It has been some time since the Sock reported on the maggotry and she wasn't happy then. Things got worse and very nearly ended in divorce! This is a salutary lesson to all those who think being 'green' is easy!
The weather started warming up in March and with the gardening season starting up the Sock needed to get in the shed. The overwintering wormery was still in the way so the Sock eased it out of the shed (it is very heavy) and opened it up! It was positively writhing with even more maggots than ever. Worse was to follow - when the Sock started moving stuff in the shed there were escapees in other places too. Vom!!!! Thin gloves were donned, all visible maggots were scooped out (double Vom!) and a layer of newspaper was tucked over the top of the decaying compost to deter more flies from laying eggs. The Sock was pleased with herself for having shown such courage in looking after the Bedsock's wormery - but no way was it going back in the shed.
As you may remember the Bedsock is working with a client in Devon and currently lives away from home during the week, returning at weekends. When he emerged on the Saturday morning he took one look through the window and turned to the Sock saying "I am not happy that you have moved the wormery out of the shed!". Making the classic mistake of answering a criticism with a criticism (instead of calming the situation and then getting her own back later) the Sock replied "WELL I'M NOT HAPPY THAT THE WORMERY WAS AGAIN FULL OF MAGGOTS THAT I'VE HAD TO DEAL WITH SOME OF WHICH HAVE ESCAPED INTO THE SHED!". Impasse and general sulking which continued the rest of the day.
Of course the argument wasn't really to do with the maggotry at all. The Bedsock felt that the Sock treated him like a lodger and no longer consulted on household decisions (a bit true) and this had been symbolised by the Sock taking control of the maggotry which was his project. The Sock felt unappreciated, unloved and generally taken for granted (only the middle bit is totally untrue). None of this is really anyone's fault it is just a by-product of a life that has the Socks living apart most of the time when they would rather be together.
By Sunday afternoon everyone is feeling a bit guilty and eager to please without actually having apologised for anything. One of the things that needs discussing is the possible purchase of the greenhouse and whether this is viable. "Let's forget the greenhouse" says the Sock, "it is too expensive, too impractical and there won't be anywhere for the maggotry to go." The Bedsock immediately thought of every reason why they should have the greenhouse and insisted that she order one immediately. He even offered to get rid of the maggotry altogether. Feeling the love in the room the Sock foolishly said that the Bedsock's maggotry must stay and that a home would be found for it over the winter (but NOT in the greenhouse) and that she would leave it under his care in future. The one thing the Sock is allowed to do is feed it and as the waste vegetables need to be cut up into little pieces before being chucked in, this requires more effort than feeding the cats who don't even wait for their sachets of food to be mashed up before gollopping it down.
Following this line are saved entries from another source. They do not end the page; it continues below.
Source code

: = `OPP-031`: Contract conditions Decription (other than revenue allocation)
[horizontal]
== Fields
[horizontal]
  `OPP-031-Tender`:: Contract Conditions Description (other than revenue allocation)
The Sock just looked in the wormery to see how the flies and maggots were doing. Surprisingly there were fewer flies than the last time she opened it when a cloud of tiny ones rose up into her face - but there is a rather big narsty looking spider in there!!! Ha ha ha! The Bedsock hates spiders with a vengeance but clearly the Sock is not allowed to dispose of it - that is his job!
The picture is of a bit of the garden border that the Sock quite likes at the moment.